By Soncirey Mitchell
Reader Staff
In the four years I attended Sandpoint High School many of my peers took their own lives — in 2015 we lost three in one year. The administration and the community came together to attempt to counteract bullying and create a kind, welcoming environment to protect kids from an unknown and often unseen threat.
During my junior year, in 2017, when the presidential election truly divided us, a fellow student said to me, “My family doesn’t believe in human rights.” He explained that he didn’t know why, but his mother taught him that human rights were “evil” and “unchristian.”
That same year, another peer told me to, “Stop thinking about immigrants as human beings.” This belief was passed down to her from her father.
The Greatest Generation — the ones who fought and died to protect the world from the Nazis, whose hate-speech white supremacists now parrot across the U.S. — saw the institution of the Universal Declaration of Human Rights.
Some of the rights outlined in the UDHR are the right to life, liberty, security of person and to be recognized as a human being, as well as freedom from slavery and torture.
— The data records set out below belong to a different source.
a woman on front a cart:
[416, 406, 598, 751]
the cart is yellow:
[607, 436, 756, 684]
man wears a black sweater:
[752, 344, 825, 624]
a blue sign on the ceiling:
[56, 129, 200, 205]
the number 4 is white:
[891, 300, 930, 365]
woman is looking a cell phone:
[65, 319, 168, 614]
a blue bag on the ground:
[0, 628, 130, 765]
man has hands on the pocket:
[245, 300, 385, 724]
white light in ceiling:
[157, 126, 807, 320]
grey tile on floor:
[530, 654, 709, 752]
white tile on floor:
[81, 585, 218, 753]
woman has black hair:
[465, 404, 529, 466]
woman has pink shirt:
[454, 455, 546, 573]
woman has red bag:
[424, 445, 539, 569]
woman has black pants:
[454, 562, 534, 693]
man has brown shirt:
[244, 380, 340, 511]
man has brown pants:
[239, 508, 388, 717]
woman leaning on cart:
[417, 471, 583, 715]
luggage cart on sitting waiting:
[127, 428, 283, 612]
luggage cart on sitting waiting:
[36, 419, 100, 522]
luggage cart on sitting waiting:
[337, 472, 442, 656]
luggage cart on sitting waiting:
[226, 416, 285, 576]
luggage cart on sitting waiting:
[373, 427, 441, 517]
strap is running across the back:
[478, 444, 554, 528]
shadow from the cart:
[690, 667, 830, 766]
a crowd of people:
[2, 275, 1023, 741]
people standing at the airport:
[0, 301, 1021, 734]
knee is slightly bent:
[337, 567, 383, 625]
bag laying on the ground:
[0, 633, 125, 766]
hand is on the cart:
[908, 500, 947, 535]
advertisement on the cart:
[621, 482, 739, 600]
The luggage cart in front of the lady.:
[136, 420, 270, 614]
Read the UDHR alongside the Declaration of Independence and the U.S. Bill of Rights and you’ll see that human rights are the foundation of this country.
When I think about all the kind, vibrant teenagers who took their own lives, I have to ask: How can we beg our children to live, and yet teach them that human life is meaningless? How can someone read Jesus’ command to “Love each other as I have loved you,” and call it unchristian?
Political extremists want to convince us that human rights are “liberal lies,” because if they prey on party affiliation, they can manipulate people into willingly forfeiting their lives. Republican, Democrat or Independent, we must agree that everyone is entitled to life, liberty and the pursuit of happiness.
If we want our community, our nation, our world to survive, we must hold human rights above political affiliation. No one should go to the polls to vote for politicians who, no matter what, will always enjoy the rights they force us to abandon.